What to do –
Retype every record exactly. Leave the pictures out.

Input records –
****************

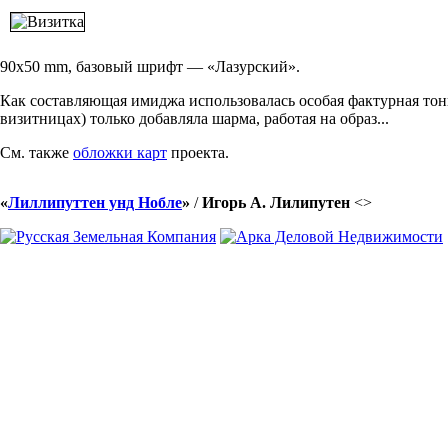
90x50 mm, базовый шрифт — «Лазурский».
Как составляющая имиджа использовалась особая фактурная тони
визитницах) только добавляла шарма, работая на образ...
См. также
обложки карт
проекта.
«
Лиллипуттен унд Нобле
»
/
Игорь А. Лилипутен
<
>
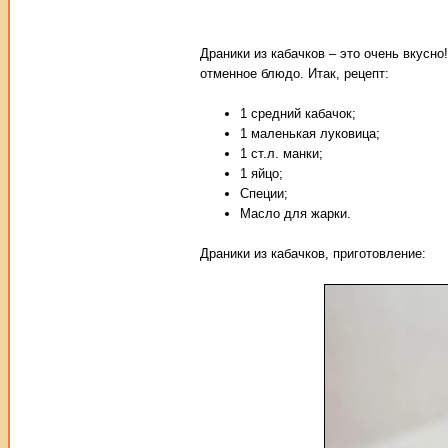
Драники из кабачков – это очень вкусно!
отменное блюдо. Итак, рецепт:
1 средний кабачок;
1 маленькая луковица;
1 ст.л. манки;
1 яйцо;
Специи;
Масло для жарки.
Драники из кабачков, приготовление:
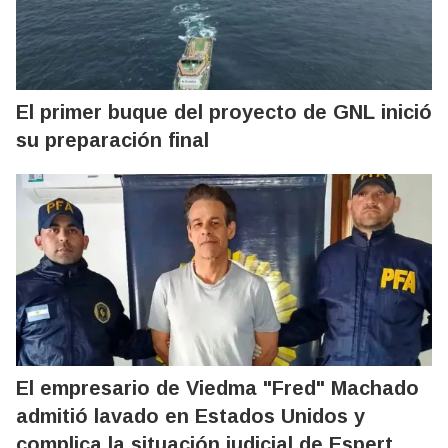
El primer buque del proyecto de GNL inició
su preparación final
El empresario de Viedma "Fred" Machado
admitió lavado en Estados Unidos y
complica la situación judicial de Espert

****************

The answer –
90x50 mm, базовый шрифт — «Лазурский».
Как составляющая имиджа использовалась особая фактурная тони
визитницах) только добавляла шарма, работая на образ...
См. также
обложки карт
проекта.
«
Лиллипуттен унд Нобле
»
/
Игорь А. Лилипутен
<
>
Драники из кабачков – это очень вкусно!
отменное блюдо. Итак, рецепт:
1 средний кабачок;
1 маленькая луковица;
1 ст.л. манки;
1 яйцо;
Специи;
Масло для жарки.
Драники из кабачков, приготовление:
El primer buque del proyecto de GNL inició
su preparación final
El empresario de Viedma "Fred" Machado
admitió lavado en Estados Unidos y
complica la situación judicial de Espert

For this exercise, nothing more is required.